This technique makes ticking things off a list feel 10x times better!

Some people are ‘list’ people.

I am most definitely a ‘list’ person.

I make ‘to-do’ lists for pretty much everything in my life – often the night before a busy day, I’ll just be drifting off to sleep and suddenly jolt awake with something I need to remember for the next day – up I get and scrawl a list on a nearby notepad or scrap of paper. Only then can I sleep soundly.

Lists are a pretty simple technique for visualising what you need to do – they can be as complicated (apps on phones with due dates, reminders, notes etc.) or as simple as you like (scrawling on scrap paper at 1am). I usually do a bit of both. The things that I’m listing are also mixed in complexity – some are tasks for work, some are shopping lists. These are the kind of lists that get ticked off pretty quickly as someone (my boss), or something (my dinner) relies on them. But I have also tried to compile other sorts of lists, ones very subject to change – change in my life, or changing my mind. These are the ‘furthering oneself’ kind of lists, the ‘what I want to achieve in the next 6 months’ lists, the ‘how to get my music off the ground’ lists.

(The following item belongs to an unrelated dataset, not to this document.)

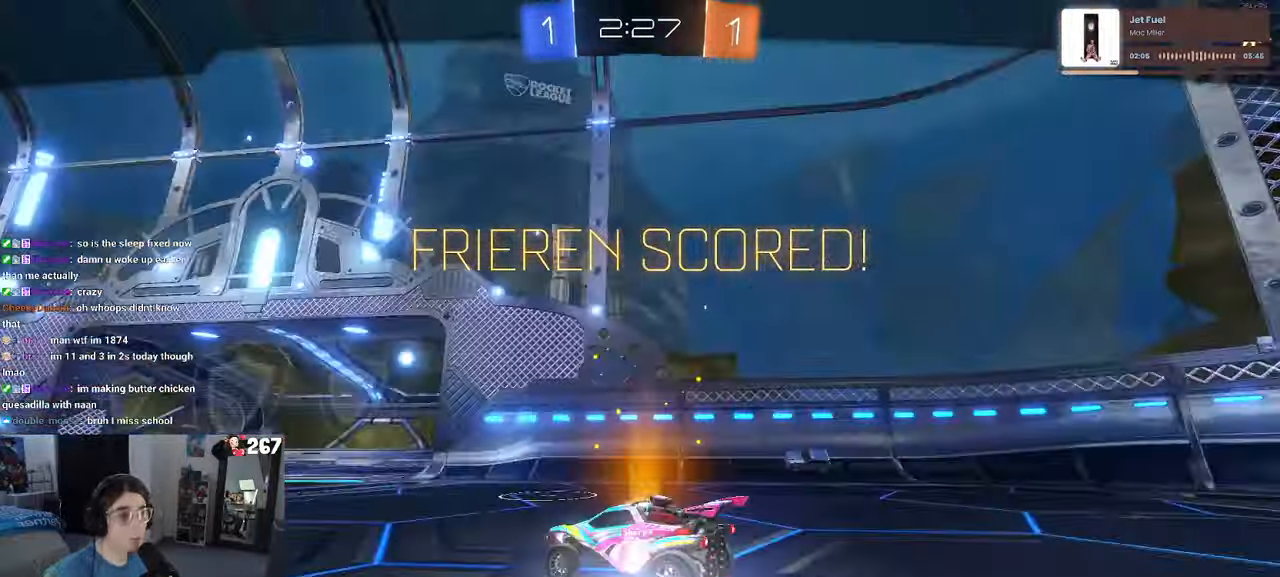
{"buttons": [], "left_stick": "center", "right_stick": "center", "events": []}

Unfortunately, because these are so subjective to change, and the tasks usually require actual life adjustments, rely on other people, or even ‘chance’ occurrences, these don’t often get ticked off.

So on a list they stay.

A list which I probably haven’t looked at since, because the tasks loom, big, important, and still un-ticked.

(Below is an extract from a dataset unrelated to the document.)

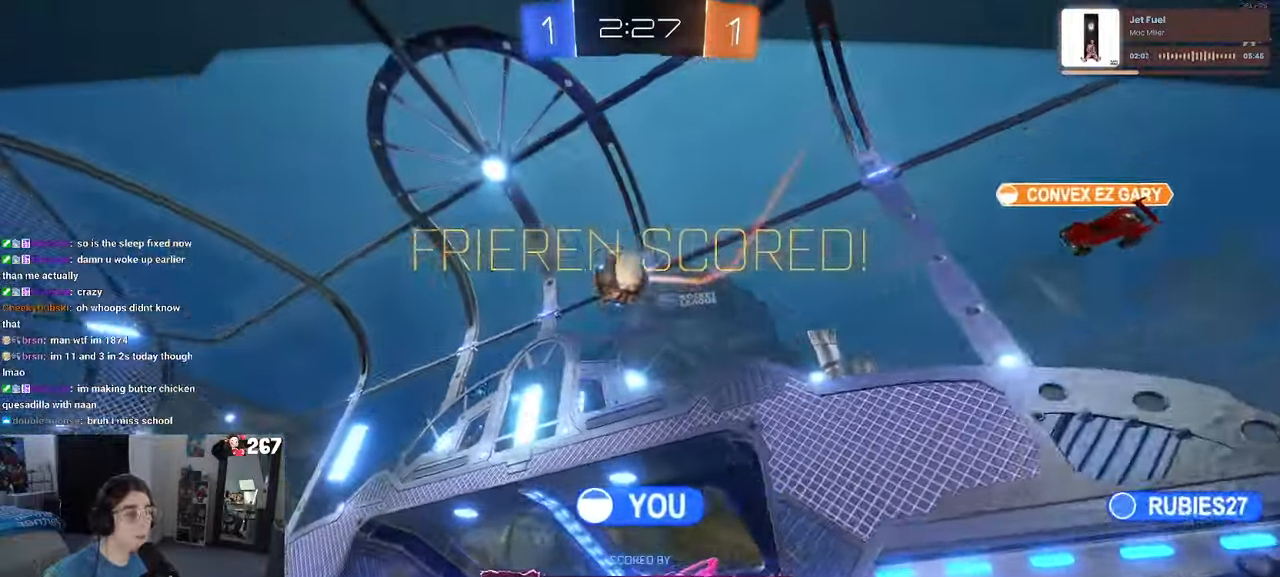
{"buttons": [], "left_stick": "center", "right_stick": "center", "events": []}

These lists do nothing to alleviate stress, in fact they probably cause them – it’s quite overwhelming to see everything you want to achieve in 6 months, or a year, or 5 years, written down on a  page. So I’ve come up with a new kind of list.

I’m calling it: a ‘de-stress’ list.

These are (hopefully) short lists, trying to stick to things I can realistically do in a week. And these ‘things’, will be anything which is currently causing me stress.

Surely this is just the same as a to-do list?!

Well not really, the things I put on my to-do list, like doing the washing, shopping for food, doesn’t cause me tooo much stress, as I have to do these things on a regular basis. However, needing to follow up an important email, book the dentist, or buy a shoe rack, don’t often have deadlines, so are often put off and cause general underlying stress every time you remember you haven’t done it yet.

It’s the things that niggle at you, that you suddenly think about just as you’re trying to sleep, that can go on the de-stress list. Make something on this list your priority each day of the week, get it done first thing in the morning and bask in your productive de-stressingness – ticking off these babies is WAY more satisfying than ticking off ‘buy spaghetti’.